**WHAT THIS TASK INVOLVES:** Write out each line of the material as a numbered list, skipping blank lines and leaving out the pictures.

(Extracted records)
----

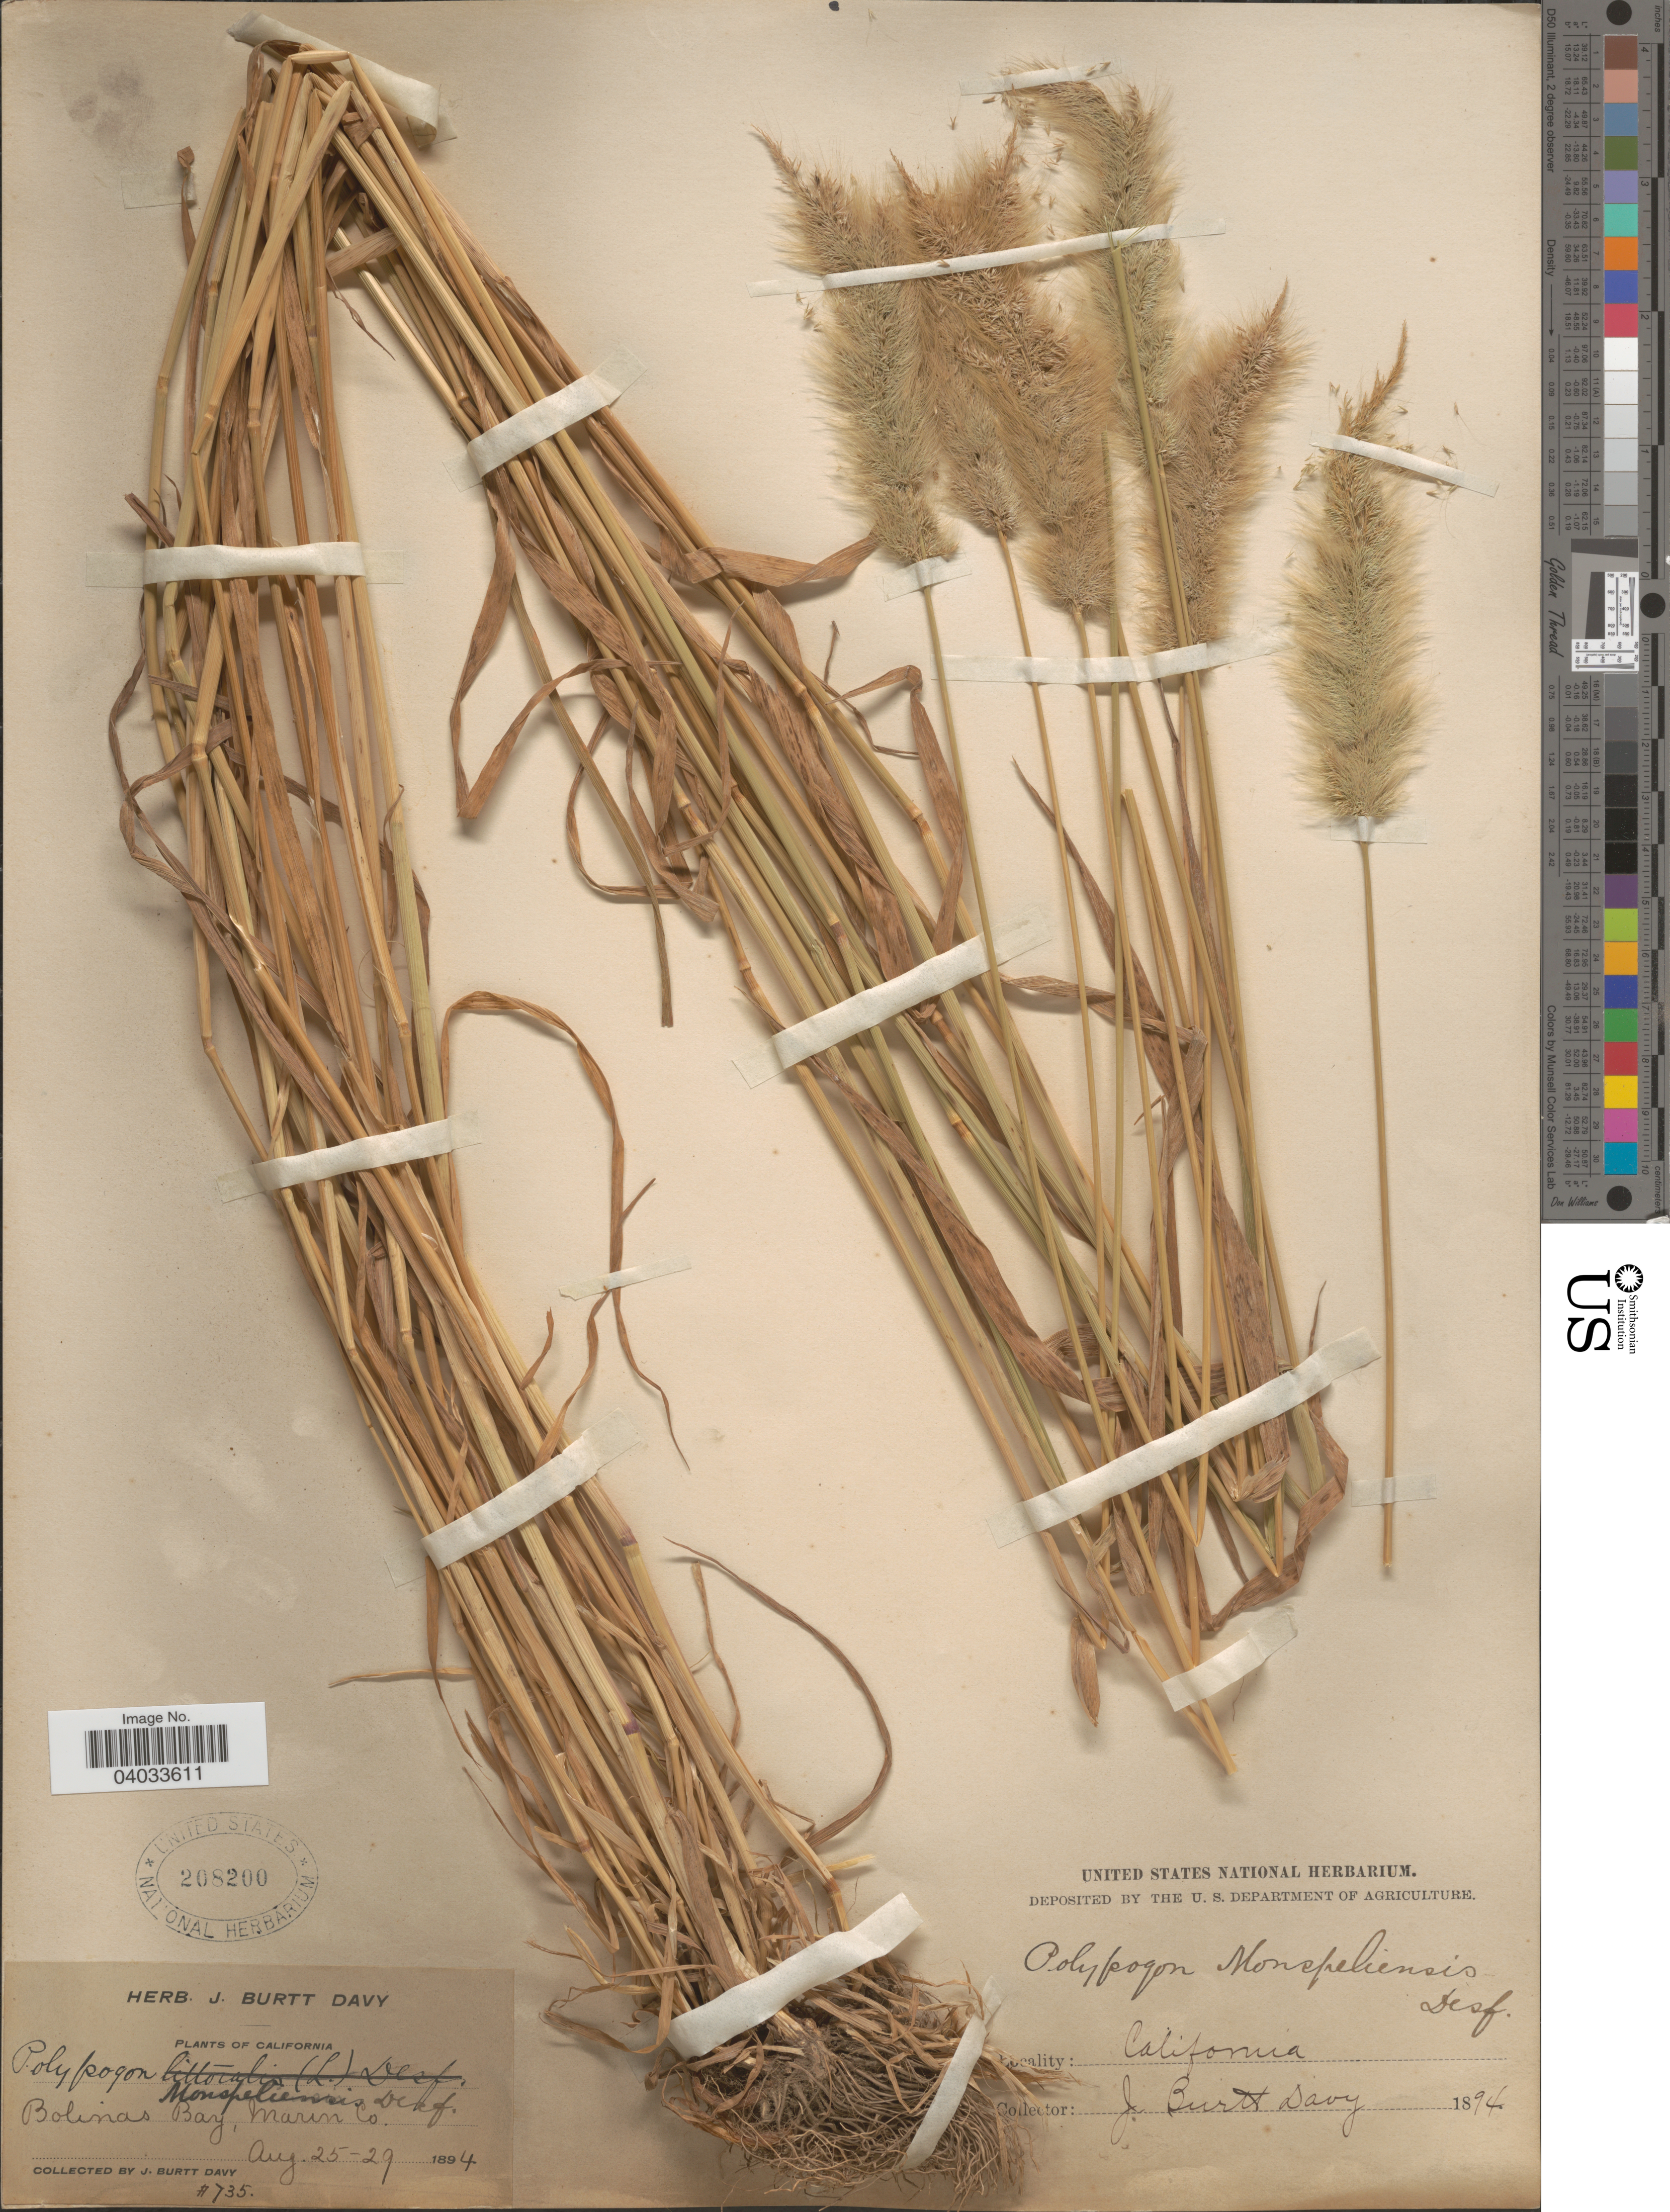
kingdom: Plantae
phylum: Tracheophyta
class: Liliopsida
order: Poales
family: Poaceae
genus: Polypogon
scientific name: Polypogon monspeliensis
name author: (L.) Desf.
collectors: J. Burtt Davy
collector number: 735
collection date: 1894-08-25/1894-08-29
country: United States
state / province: California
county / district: Marin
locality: Bolinas Bay, Marin Co.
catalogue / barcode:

----

**COMPLETE OUTPUT:**
1. kingdom: Plantae
2. phylum: Tracheophyta
3. class: Liliopsida
4. order: Poales
5. family: Poaceae
6. genus: Polypogon
7. scientific name: Polypogon monspeliensis
8. name author: (L.) Desf.
9. collectors: J. Burtt Davy
10. collector number: 735
11. collection date: 1894-08-25/1894-08-29
12. country: United States
13. state / province: California
14. county / district: Marin
15. locality: Bolinas Bay, Marin Co.
16. catalogue / barcode:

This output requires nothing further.